Managers and supervisors need to use the following P.A.S.T. steps to prevent heat-related injuries: Plan, provide Access to Water, provide Shade for break areas, and provide proper Training to prevent heat related injuries. Although summer heat is the largest cause of heat distress, it may also occur when workers are exposed to confined areas such as pipelines, shipboard spaces with limited ventilation, or any confined area involving welding or cutting. Heat can increase the risk of injuries as it may result in sweaty palms, fogged-up safety glasses, and dizziness. Burns may also occur as a result of accidental contact with hot surfaces or steam.
Symptoms: The major heat stress injuries and illnesses include heat rash, heat cramps, heat syncope, heat exhaustion, and heat stroke. The initial symptoms are mild and usually involve headaches, thirst and tiredness. The symptoms of heat stress disorders are very slow to start, but increase in intensity if precautions are not taken. The six main factors involved in causing heat stress include humidity, clothing, air movement, activity level, temperature and radiant temperature of the surroundings. Adjusting to these factors and/or controlling them reduces the chance of heat stress.
Warning signs of heat exhaustion are heavy perspiration, fatigue and weakness, muscle and body ache, headache, nausea, rapid heartbeat, confusion, loss of consciousness, and vomiting (with or without loss of consciousness). Heat stress can quickly move to heat stroke, a life-threatening medical emergency, when the body’s natural cooling system breaks down and causes the body’s core temperature to rise and overheat the brain. Some of the symptoms of heat stroke are immense thirst, severe headaches, disorientation, dry/hot skin (no sweating) and possibly collapse. Workers who are overweight, 65 years of age or older, suffer from heart disease and high blood pressure, and/or take medications that may be affected by extreme heat are at greater risk of heat stress and should seek and follow medical advice.
Treatment and Prevention: Workers should avoid exposure to extreme heat, sun exposure, and high humidity when possible. When these exposures cannot be avoided, workers should take the following steps to prevent heat stress:
- Wear light-colored, loose-fitting, breathable clothing such as cotton. Avoid non-breathing synthetic clothing.
- Gradually build up to heavy work. Schedule heavy work during the coolest parts of day.

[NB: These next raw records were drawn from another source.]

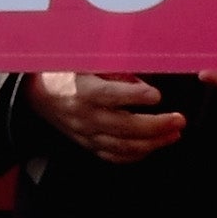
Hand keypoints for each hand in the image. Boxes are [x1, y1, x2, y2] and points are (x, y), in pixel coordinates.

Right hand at [23, 71, 184, 163]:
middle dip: (156, 125)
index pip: (110, 95)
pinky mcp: (87, 144)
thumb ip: (113, 68)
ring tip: (174, 134)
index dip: (135, 96)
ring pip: (123, 146)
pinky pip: (114, 156)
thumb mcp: (86, 61)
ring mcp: (86, 134)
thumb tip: (141, 80)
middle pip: (124, 126)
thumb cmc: (66, 72)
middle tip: (179, 120)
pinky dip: (136, 155)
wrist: (38, 94)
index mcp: (82, 90)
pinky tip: (152, 147)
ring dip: (153, 143)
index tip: (156, 95)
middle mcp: (84, 116)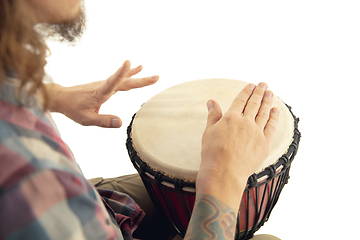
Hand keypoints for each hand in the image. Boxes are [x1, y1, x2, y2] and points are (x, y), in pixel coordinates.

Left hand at [47, 60, 158, 127]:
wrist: (62, 98)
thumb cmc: (73, 109)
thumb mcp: (87, 119)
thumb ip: (104, 121)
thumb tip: (121, 123)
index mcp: (99, 93)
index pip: (112, 82)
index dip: (121, 73)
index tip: (130, 63)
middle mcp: (104, 86)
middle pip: (125, 82)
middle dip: (141, 80)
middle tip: (157, 77)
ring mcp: (105, 84)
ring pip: (124, 79)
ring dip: (138, 76)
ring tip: (150, 73)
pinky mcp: (105, 85)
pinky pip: (120, 79)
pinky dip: (129, 75)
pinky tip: (136, 70)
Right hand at [197, 82, 278, 210]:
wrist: (224, 172)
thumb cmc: (213, 154)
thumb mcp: (209, 132)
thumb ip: (213, 115)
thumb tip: (211, 101)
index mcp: (231, 117)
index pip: (241, 100)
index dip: (246, 91)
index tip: (251, 85)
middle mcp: (245, 122)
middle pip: (254, 103)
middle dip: (259, 92)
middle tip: (264, 84)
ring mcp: (256, 132)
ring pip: (264, 112)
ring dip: (268, 101)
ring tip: (270, 92)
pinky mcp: (264, 143)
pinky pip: (272, 126)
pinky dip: (274, 117)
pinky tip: (275, 110)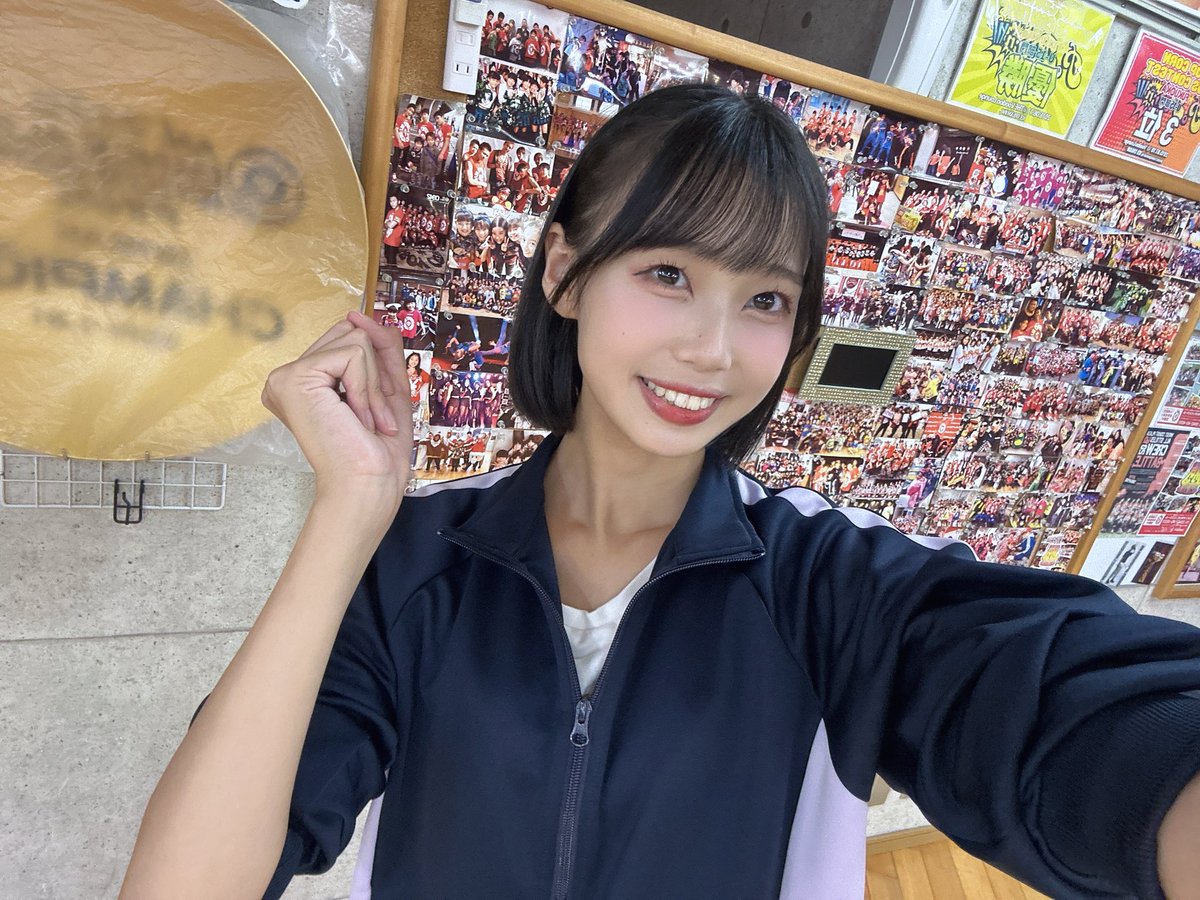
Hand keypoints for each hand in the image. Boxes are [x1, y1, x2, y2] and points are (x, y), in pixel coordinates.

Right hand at [262, 310, 412, 511]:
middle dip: (375, 376)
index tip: (369, 414)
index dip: (374, 370)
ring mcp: (285, 376)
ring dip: (373, 387)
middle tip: (368, 418)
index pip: (348, 339)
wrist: (369, 485)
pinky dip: (367, 388)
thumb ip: (380, 346)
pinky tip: (356, 419)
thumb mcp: (386, 387)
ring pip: (355, 341)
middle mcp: (287, 377)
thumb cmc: (378, 450)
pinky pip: (353, 354)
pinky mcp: (294, 378)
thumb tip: (360, 314)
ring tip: (363, 422)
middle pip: (351, 333)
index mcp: (303, 382)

- Until you acclimate to the high temperatures, take frequent cool down breaks in extreme heat and humidity. Take breaks in the shade or a cool area when possible.
- Drink plenty of fluids (water, Gatorade, Powerade, etc.) frequently. Drink enough water that you never become thirsty. Approximately 1 cup every 15-20 minutes.

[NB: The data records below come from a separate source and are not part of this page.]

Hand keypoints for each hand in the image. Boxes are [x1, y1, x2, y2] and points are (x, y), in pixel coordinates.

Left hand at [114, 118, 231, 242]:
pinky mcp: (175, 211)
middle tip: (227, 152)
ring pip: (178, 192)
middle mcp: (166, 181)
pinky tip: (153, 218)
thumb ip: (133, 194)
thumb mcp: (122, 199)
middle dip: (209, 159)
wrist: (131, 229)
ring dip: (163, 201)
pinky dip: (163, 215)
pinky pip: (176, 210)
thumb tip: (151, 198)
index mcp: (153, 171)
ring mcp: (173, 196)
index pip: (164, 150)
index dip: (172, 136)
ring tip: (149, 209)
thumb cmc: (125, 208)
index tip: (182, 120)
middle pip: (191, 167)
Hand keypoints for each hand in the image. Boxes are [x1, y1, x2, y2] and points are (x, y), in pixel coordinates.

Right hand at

- Avoid carbonated beverages (soft drinks – Coke, Pepsi, etc., tonic, seltzer and sparkling water) as these drinks only increase dehydration and give a false sense of being properly hydrated.

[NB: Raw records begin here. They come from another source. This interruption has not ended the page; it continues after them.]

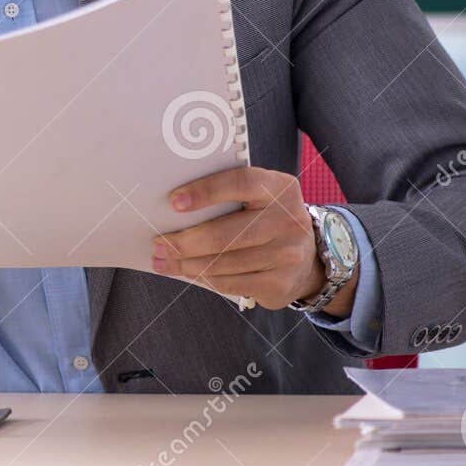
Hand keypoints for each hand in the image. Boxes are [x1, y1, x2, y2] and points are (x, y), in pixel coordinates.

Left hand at [152, 166, 355, 314]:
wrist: (307, 256)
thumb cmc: (265, 219)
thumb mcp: (257, 198)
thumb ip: (226, 196)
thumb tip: (172, 207)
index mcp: (279, 188)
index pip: (240, 182)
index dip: (206, 191)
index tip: (174, 202)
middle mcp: (288, 220)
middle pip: (225, 233)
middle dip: (184, 241)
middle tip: (158, 243)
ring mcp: (287, 254)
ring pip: (223, 263)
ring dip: (186, 264)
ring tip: (163, 261)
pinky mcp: (281, 283)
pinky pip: (231, 283)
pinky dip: (204, 279)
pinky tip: (187, 273)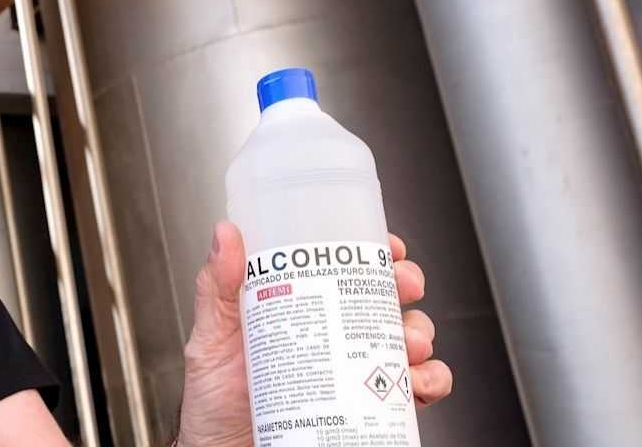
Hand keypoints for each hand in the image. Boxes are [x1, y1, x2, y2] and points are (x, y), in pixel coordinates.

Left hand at [174, 222, 451, 446]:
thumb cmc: (214, 401)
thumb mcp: (211, 339)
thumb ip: (216, 289)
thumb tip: (226, 235)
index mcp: (298, 307)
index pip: (342, 267)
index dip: (372, 251)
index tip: (385, 246)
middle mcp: (331, 334)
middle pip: (383, 296)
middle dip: (404, 284)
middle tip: (401, 287)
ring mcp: (351, 369)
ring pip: (407, 337)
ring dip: (417, 332)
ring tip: (405, 342)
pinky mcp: (367, 405)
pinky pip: (415, 389)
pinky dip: (430, 381)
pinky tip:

- Avoid alcohol the evening before the work shift, and drinks with large amounts of caffeine or sugar as they can lead to dehydration even before heat exposure.
- Be aware that protective clothing or personal protective equipment may increase the risk of heat stress.
- Monitor your physical condition and that of your coworkers.
If your co-worker or employee appears to be suffering from heat stress disorder, remove him or her from the heat and provide a cool, shaded place to rest. If they become disoriented or non-responsive, call for medical attention immediately.
Remember, there is no better cure than prevention
Let’s work together to make Georgia a safer place to work!